== READING TEXT ==
§ §

Re: Shared detoast Datum proposal

From: Nikita Malakhov <hukutoc(at)gmail(dot)com>
To: Andy Fan <zhihuifan1213(at)163(dot)com>
Cc: Tomas Vondra <tomas(dot)vondra(at)enterprisedb(dot)com>, Michael Zhilin <m(dot)zhilin(at)postgrespro(dot)ru>, Peter Smith <smithpb2250(at)gmail(dot)com>, vignesh C <vignesh21(at)gmail(dot)com>, Matthias van de Meent <boekewurm+postgres(at)gmail(dot)com>, pgsql-hackers(at)lists(dot)postgresql(dot)org
Subject: Re: Shared detoast Datum proposal
Date: 2024-03-05 09:03:35
Message-ID: CAN-LCVMpvTaWDO6RSKzS4D_-PVTnezRcVgP2O_ciUQiMuMFA1A@mail.gmail.com
Views: Raw Message | Whole Thread | Download mbox | Resend email
Thread:
Lists: pgsql-hackers

Hi,

Tomas, sorry for confusion, in my previous message I meant exactly
the same approach you've posted above, and came up with almost
the same implementation.

Thank you very much for your attention to this thread!

I've asked Andy about this approach because of the same reasons you
mentioned - it keeps cache code small, localized and easy to maintain.

The question that worries me is the memory limit, and I think that cache
lookup and entry invalidation should be done in toast_tuple_externalize
code, for the case the value has been detoasted previously is updated
in the same query, like
UPDATE test SET value = value || '...';

I've added cache entry invalidation and data removal on delete and update
of the toasted values and am currently experimenting with large values.

On Tue, Mar 5, 2024 at 5:59 AM Andy Fan <zhihuifan1213(at)163(dot)com> wrote:

>
> >
> >> 2. more likely to use up all the memory which is allowed. for example:
> >> if we set the limit to 1MB, then we kept more data which will be not
> >> used and then consuming all of the 1MB.
> >>
> >> My method is resolving this with some helps from other modules (kind of
> >> invasive) but can control the eviction well and use the memory as less
> >> as possible.
> >>
> >
> > Is the memory usage really an issue? Sure, it'd be nice to evict entries
> > as soon as we can prove they are not needed anymore, but if the cache
> > limit is set to 1MB it's not really a problem to use 1MB.
>
> This might be a key point which leads us to some different directions, so
> I want to explain more about this, to see if we can get some agreement
> here.

§ §

== GIVEN INFORMATION ==
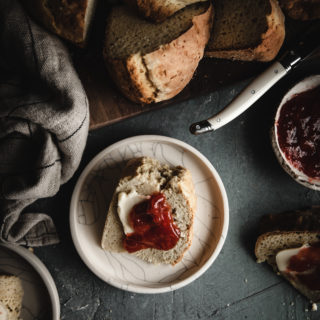
This screenshot has width=320, height=320. I want to click on bowl, so click(278, 158).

§ §

== THE PROBLEM ==
Please write the next part of the mailing-list post on the shared detoast Datum proposal, starting right after its last sentence.

== EXERCISE RESPONSE ==
>
> It is a bit hard to decide which memory limit to set, 1MB, 10MB or 40MB,
> 100MB. In my current case it is 40MB at least. Less memory limit
> causes cache ineffecitve, high memory limit cause potential memory
> use-up issue in the TOAST cache design. But in my method, even we set a
> higher value, it just limits the user case it really (nearly) needed,
> and it would not cache more values util the limit is hit. This would
> make a noticable difference when we want to set a high limit and we have
> some high active sessions, like 100 * 40MB = 4GB.
>
> > On 3/4/24 18:08, Andy Fan wrote:
> >> ...
> >>>
> >>>> I assumed that releasing all of the memory at the end of executor once
> >>>> is not an option since it may consumed too many memory. Then, when and
> >>>> which entry to release becomes a trouble for me. For example:
> >>>>
> >>>> QUERY PLAN
> >>>> ------------------------------
> >>>> Nested Loop
> >>>> Join Filter: (t1.a = t2.a)
> >>>> -> Seq Scan on t1
> >>>> -> Seq Scan on t2
> >>>> (4 rows)
> >>>>
> >>>> In this case t1.a needs a longer lifespan than t2.a since it is
> >>>> in outer relation. Without the help from slot's life-cycle system, I
> >>>> can't think out a answer for the above question.
> >>>>
> >>>
> >>> This is true, but how likely such plans are? I mean, surely no one
> would
> >>> do nested loop with sequential scans on reasonably large tables, so how
> >>> representative this example is?
> >>
> >> Acutally this is a simplest Join case, we still have same problem like
> >> Nested Loop + Index Scan which will be pretty common.
> >>
> >
> > Yes, I understand there are cases where LRU eviction may not be the best
> > choice - like here, where the "t1" should stay in the case. But there
> > are also cases where this is the wrong choice, and LRU would be better.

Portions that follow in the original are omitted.